Required task:
Swap "lead2sawtooth" for "lead1square" throughout the records below and write them out again with every other character unchanged.

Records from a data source
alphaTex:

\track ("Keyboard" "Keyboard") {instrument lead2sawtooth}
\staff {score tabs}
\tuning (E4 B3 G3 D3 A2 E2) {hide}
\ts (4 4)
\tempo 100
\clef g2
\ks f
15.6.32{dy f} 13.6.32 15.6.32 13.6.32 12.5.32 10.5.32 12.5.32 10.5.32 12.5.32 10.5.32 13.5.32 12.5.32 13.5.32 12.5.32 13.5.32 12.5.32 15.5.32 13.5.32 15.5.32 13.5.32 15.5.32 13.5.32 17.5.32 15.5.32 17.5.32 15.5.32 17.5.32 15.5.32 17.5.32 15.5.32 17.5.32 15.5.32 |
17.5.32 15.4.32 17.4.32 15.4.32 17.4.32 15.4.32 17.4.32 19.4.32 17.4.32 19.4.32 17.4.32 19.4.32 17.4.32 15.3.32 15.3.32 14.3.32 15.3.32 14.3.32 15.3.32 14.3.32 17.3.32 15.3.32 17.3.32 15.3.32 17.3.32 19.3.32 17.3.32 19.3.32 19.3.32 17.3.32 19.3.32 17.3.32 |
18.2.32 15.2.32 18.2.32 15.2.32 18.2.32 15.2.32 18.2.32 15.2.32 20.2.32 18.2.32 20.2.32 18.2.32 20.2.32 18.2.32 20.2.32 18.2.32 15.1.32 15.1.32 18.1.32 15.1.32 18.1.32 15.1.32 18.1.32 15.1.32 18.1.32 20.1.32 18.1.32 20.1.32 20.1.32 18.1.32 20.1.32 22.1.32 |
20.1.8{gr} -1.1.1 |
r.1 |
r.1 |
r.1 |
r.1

Full solution:
alphaTex:

\track ("Keyboard" "Keyboard") {instrument lead1square}
\staff {score tabs}
\tuning (E4 B3 G3 D3 A2 E2) {hide}
\ts (4 4)
\tempo 100
\clef g2
\ks f
15.6.32{dy f} 13.6.32 15.6.32 13.6.32 12.5.32 10.5.32 12.5.32 10.5.32 12.5.32 10.5.32 13.5.32 12.5.32 13.5.32 12.5.32 13.5.32 12.5.32 15.5.32 13.5.32 15.5.32 13.5.32 15.5.32 13.5.32 17.5.32 15.5.32 17.5.32 15.5.32 17.5.32 15.5.32 17.5.32 15.5.32 17.5.32 15.5.32 |
17.5.32 15.4.32 17.4.32 15.4.32 17.4.32 15.4.32 17.4.32 19.4.32 17.4.32 19.4.32 17.4.32 19.4.32 17.4.32 15.3.32 15.3.32 14.3.32 15.3.32 14.3.32 15.3.32 14.3.32 17.3.32 15.3.32 17.3.32 15.3.32 17.3.32 19.3.32 17.3.32 19.3.32 19.3.32 17.3.32 19.3.32 17.3.32 |
18.2.32 15.2.32 18.2.32 15.2.32 18.2.32 15.2.32 18.2.32 15.2.32 20.2.32 18.2.32 20.2.32 18.2.32 20.2.32 18.2.32 20.2.32 18.2.32 15.1.32 15.1.32 18.1.32 15.1.32 18.1.32 15.1.32 18.1.32 15.1.32 18.1.32 20.1.32 18.1.32 20.1.32 20.1.32 18.1.32 20.1.32 22.1.32 |
20.1.8{gr} -1.1.1 |
r.1 |
r.1 |
r.1 |
r.1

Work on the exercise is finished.